Конец эпохи В один день скончались Ингмар Бергман и Микеланджело Антониони

06.08.2007 | Гусятинский Евгений | № 26 от 6 августа 2007 года

В один день скончались Ингмар Бергман и Микеланджело Антониони.
В этом совпадении можно увидеть не только логику судьбы и большой истории, но и последний жест тех, кто всегда знал, как поставить точку.
Есть фигуры, которые не нуждаются в некрологах. Они всегда больше написанных о них слов. Картины Бергмана и Антониони, как и их уход, говорят сами за себя, не требуя разъяснений. Тем более что фигуры речи — последнее, к чему стремились их фильмы, навсегда оправдавшие существование кинематографа как искусства, не переводимого на язык слов и порой более реального, чем жизнь
Об Антониони рассказывает его постоянный соавтор и друг Тонино Гуэрра, о Бергмане — актриса Мария Бонневи, прошедшая его театральную школу.
О великих режиссерах размышляют современный классик Александр Сокуров и представитель нового поколения авторского кино Андрей Звягинцев.

 

«Для людей очень большого масштаба сегодняшнее время является ничтожным. Оно не представляет интереса. Все становится примитивным — жизнь человека, его подход к реальности... В эпоху, наступившую после Антониони и Бергмана, такие художники возможны все меньше и меньше».

Александр Сокуров —
Евгению Гусятинскому

«Когда я видел фотографии
Бергмана или Антониони
— я видел других людей, людей
европейского склада. Таких лиц
вокруг меня не было»

Александр Николаевич, что лично для Вас означает уход Бергмана и Антониони?
Никуда они не уходят. Они остаются. Это мы уходим куда-то... О том, что Антониони и Бергман тяжело больны, я знал давно. Несколько раз намечались мои встречи с ними, но из-за ухудшения их здоровья они не состоялись. Антониони в моем представлении всегда был человеком в большом возрасте, преклонных лет. Я впервые увидел его на фотографии, и на ней он выглядел почти стариком. Конечно, как и Бергман, он представлял для меня совершенно другую культуру, абсолютно отличную от того, что происходило в Советском Союзе. Я видел, с каким откровенным раздражением некоторые советские режиссеры говорили об Антониони и Бергмане. Конечно же, это была зависть. Отрыв Бергмана и Антониони от уровня в том числе и советской профессиональной среды был очень значительным. Даже Феллини многим казался более близким, доступным. А Бергман и Антониони существовали на непреодолимой дистанции. Этот отрыв произошел в результате их режиссерской эволюции. Бергман не стал Бергманом сразу. То же самое касается и Антониони. Прежде чем Бергман стал делать очень глубокие картины, он снял ряд обычных фильмов. Он очень постепенно набирал скорость, а когда ее набрал, то уже не терял.
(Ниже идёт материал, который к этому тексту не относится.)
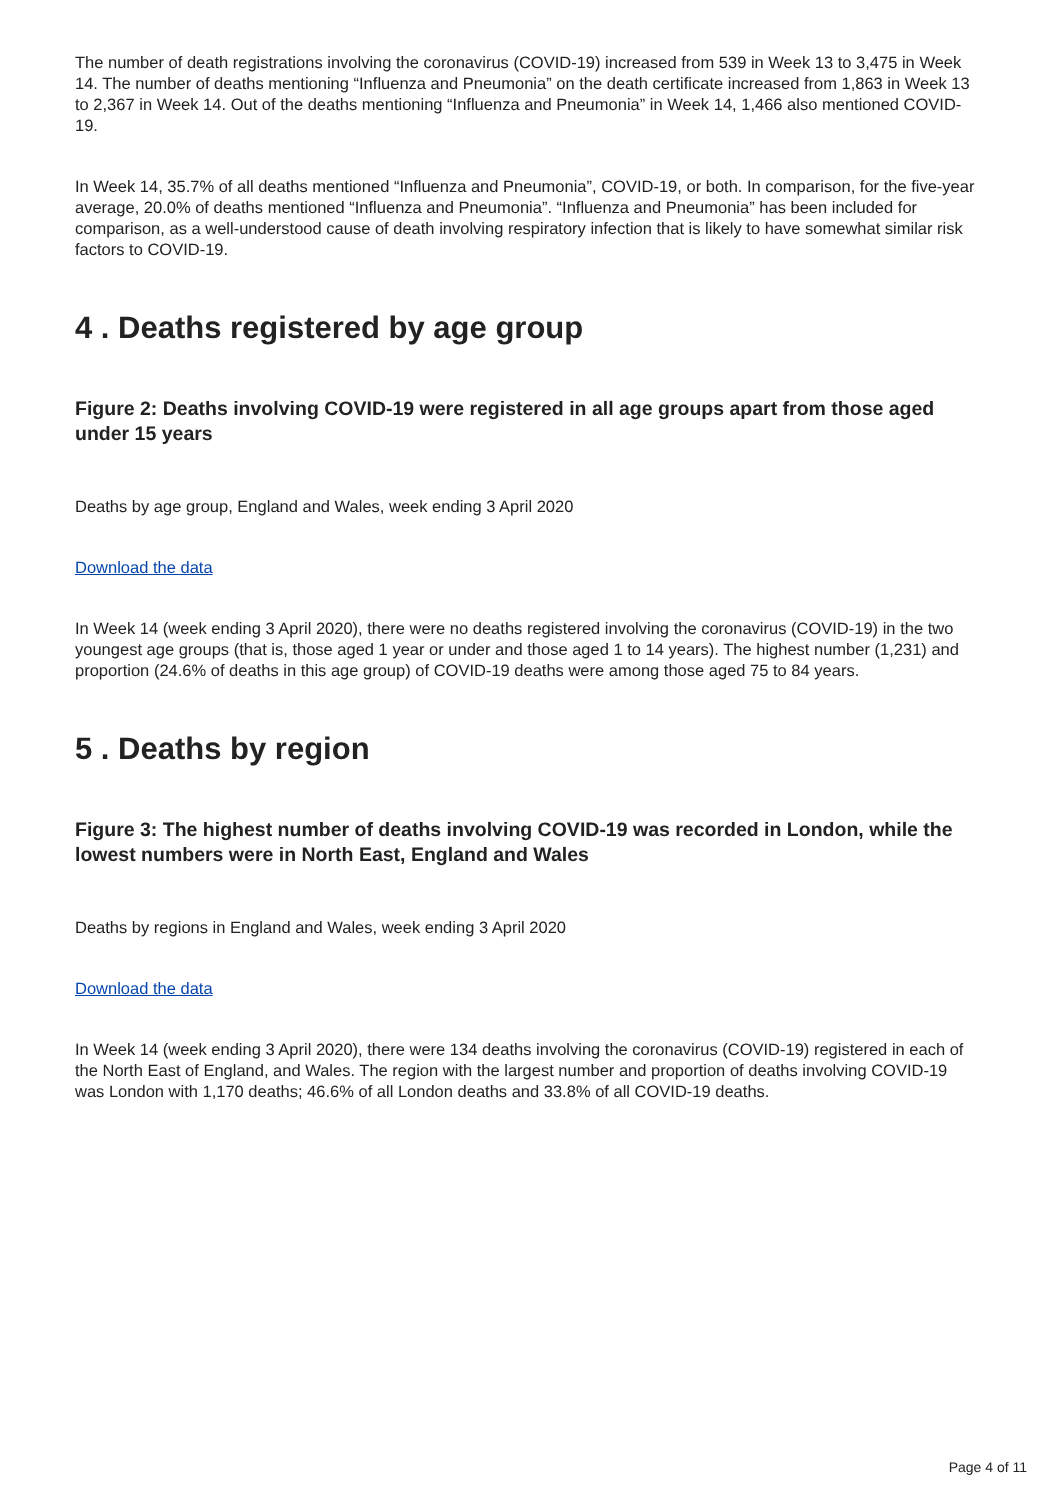The number of death registrations involving the coronavirus (COVID-19) increased from 539 in Week 13 to 3,475 in Week 14. The number of deaths mentioning “Influenza and Pneumonia” on the death certificate increased from 1,863 in Week 13 to 2,367 in Week 14. Out of the deaths mentioning “Influenza and Pneumonia” in Week 14, 1,466 also mentioned COVID-19.
In Week 14, 35.7% of all deaths mentioned “Influenza and Pneumonia”, COVID-19, or both. In comparison, for the five-year average, 20.0% of deaths mentioned “Influenza and Pneumonia”. “Influenza and Pneumonia” has been included for comparison, as a well-understood cause of death involving respiratory infection that is likely to have somewhat similar risk factors to COVID-19.
4 . Deaths registered by age group
Figure 2: Deaths involving COVID-19 were registered in all age groups apart from those aged under 15 years
Deaths by age group, England and Wales, week ending 3 April 2020
Download the data
In Week 14 (week ending 3 April 2020), there were no deaths registered involving the coronavirus (COVID-19) in the two youngest age groups (that is, those aged 1 year or under and those aged 1 to 14 years). The highest number (1,231) and proportion (24.6% of deaths in this age group) of COVID-19 deaths were among those aged 75 to 84 years.
5 . Deaths by region
Figure 3: The highest number of deaths involving COVID-19 was recorded in London, while the lowest numbers were in North East, England and Wales
Deaths by regions in England and Wales, week ending 3 April 2020
Download the data
In Week 14 (week ending 3 April 2020), there were 134 deaths involving the coronavirus (COVID-19) registered in each of the North East of England, and Wales. The region with the largest number and proportion of deaths involving COVID-19 was London with 1,170 deaths; 46.6% of all London deaths and 33.8% of all COVID-19 deaths.
Page 4 of 11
Для Вас они являлись в большей степени мифологическими фигурами? Какими людьми Вы их себе представляли?
Честно скажу, никогда не думал об этом. Мне было достаточно мгновений, когда я видел фотографии Бергмана или Антониони — я видел других людей, людей европейского склада. Таких лиц вокруг меня не было. Наверняка такие лица в Советском Союзе были — в физических, математических институтах, посмотрите на Ландау или Капицу… Но в кино таких не было. Они были для меня отстраненными символами развития европейской цивилизации.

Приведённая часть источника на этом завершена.